→ **PROBLEM DESCRIPTION**: Once you reach the line containing "In her hand, she held a thick envelope." in the data below, restate each line word for word up to and including the one containing "name with sugary".

→ **MATERIAL SHOWN**:
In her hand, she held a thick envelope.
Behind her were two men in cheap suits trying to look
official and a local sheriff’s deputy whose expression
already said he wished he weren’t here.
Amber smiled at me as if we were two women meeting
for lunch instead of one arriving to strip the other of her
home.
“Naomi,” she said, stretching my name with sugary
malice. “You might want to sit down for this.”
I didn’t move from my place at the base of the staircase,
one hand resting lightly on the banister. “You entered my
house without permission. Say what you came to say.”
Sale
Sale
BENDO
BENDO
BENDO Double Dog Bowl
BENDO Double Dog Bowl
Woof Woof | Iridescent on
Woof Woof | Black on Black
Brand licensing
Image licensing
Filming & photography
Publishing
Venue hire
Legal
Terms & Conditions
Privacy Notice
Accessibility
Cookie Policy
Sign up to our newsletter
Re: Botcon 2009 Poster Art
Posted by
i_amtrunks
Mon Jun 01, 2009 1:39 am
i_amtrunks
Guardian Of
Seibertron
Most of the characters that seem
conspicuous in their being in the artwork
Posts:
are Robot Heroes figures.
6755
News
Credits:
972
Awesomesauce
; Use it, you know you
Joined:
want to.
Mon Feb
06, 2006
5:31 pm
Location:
...
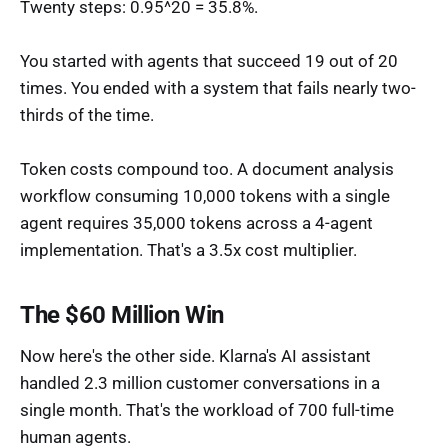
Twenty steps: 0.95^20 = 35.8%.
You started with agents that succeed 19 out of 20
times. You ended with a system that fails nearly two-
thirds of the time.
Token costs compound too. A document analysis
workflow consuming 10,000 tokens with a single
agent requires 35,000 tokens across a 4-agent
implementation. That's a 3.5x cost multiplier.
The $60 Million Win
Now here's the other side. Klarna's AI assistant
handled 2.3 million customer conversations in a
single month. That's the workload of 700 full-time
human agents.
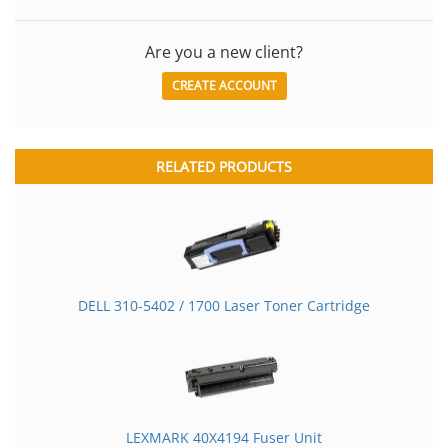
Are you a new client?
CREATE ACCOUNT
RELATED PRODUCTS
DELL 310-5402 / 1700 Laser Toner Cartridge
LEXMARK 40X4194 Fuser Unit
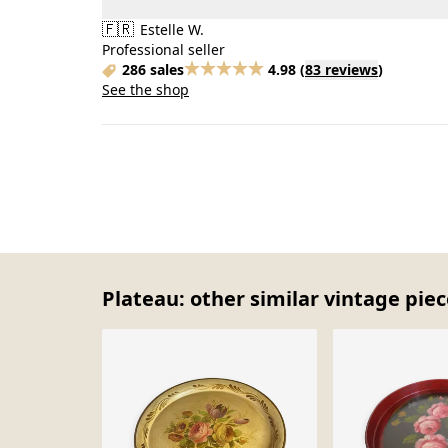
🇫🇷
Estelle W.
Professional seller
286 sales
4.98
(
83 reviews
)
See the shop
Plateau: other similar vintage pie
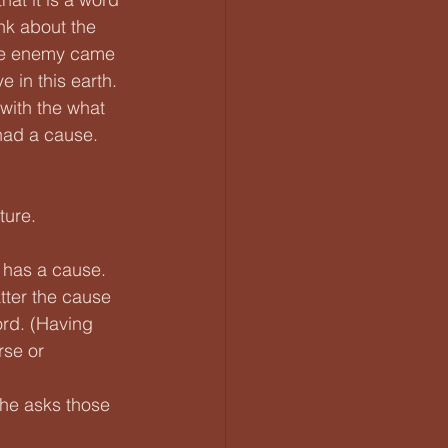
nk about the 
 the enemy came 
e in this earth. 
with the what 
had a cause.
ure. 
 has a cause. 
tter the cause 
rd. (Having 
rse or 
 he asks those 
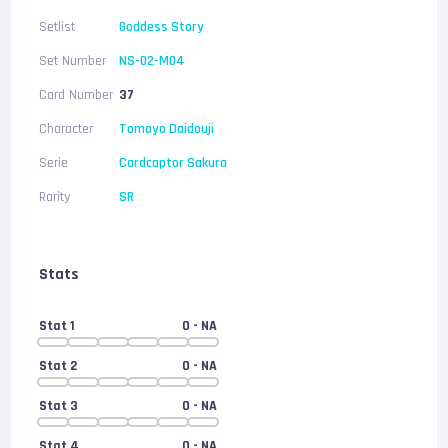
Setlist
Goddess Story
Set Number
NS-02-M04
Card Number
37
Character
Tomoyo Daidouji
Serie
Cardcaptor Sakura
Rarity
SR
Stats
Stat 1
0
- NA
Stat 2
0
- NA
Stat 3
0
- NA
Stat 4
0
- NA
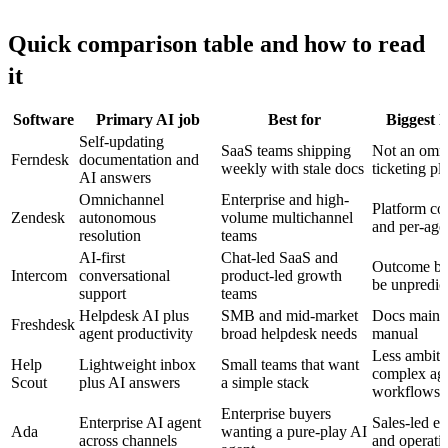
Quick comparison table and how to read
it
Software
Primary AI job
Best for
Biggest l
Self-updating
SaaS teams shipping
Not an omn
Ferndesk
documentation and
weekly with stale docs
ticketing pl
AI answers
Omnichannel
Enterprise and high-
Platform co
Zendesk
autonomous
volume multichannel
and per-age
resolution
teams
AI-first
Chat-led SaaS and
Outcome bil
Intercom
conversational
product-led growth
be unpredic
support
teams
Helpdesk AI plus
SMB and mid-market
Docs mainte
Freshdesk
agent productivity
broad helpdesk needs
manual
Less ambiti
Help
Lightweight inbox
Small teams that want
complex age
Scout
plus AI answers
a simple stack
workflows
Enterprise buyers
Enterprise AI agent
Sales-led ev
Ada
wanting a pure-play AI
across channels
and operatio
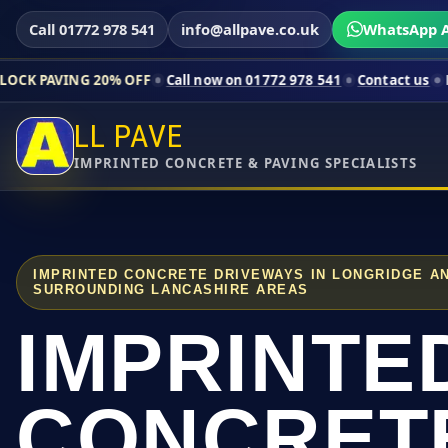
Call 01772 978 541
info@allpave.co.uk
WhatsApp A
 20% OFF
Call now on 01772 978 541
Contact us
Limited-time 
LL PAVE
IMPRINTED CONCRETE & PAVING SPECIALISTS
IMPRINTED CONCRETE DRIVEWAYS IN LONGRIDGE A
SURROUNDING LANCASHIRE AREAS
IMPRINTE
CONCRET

→ **EXPECTED ANSWER**:
In her hand, she held a thick envelope.
Behind her were two men in cheap suits trying to look
official and a local sheriff’s deputy whose expression
already said he wished he weren’t here.
Amber smiled at me as if we were two women meeting
for lunch instead of one arriving to strip the other of her
home.
“Naomi,” she said, stretching my name with sugary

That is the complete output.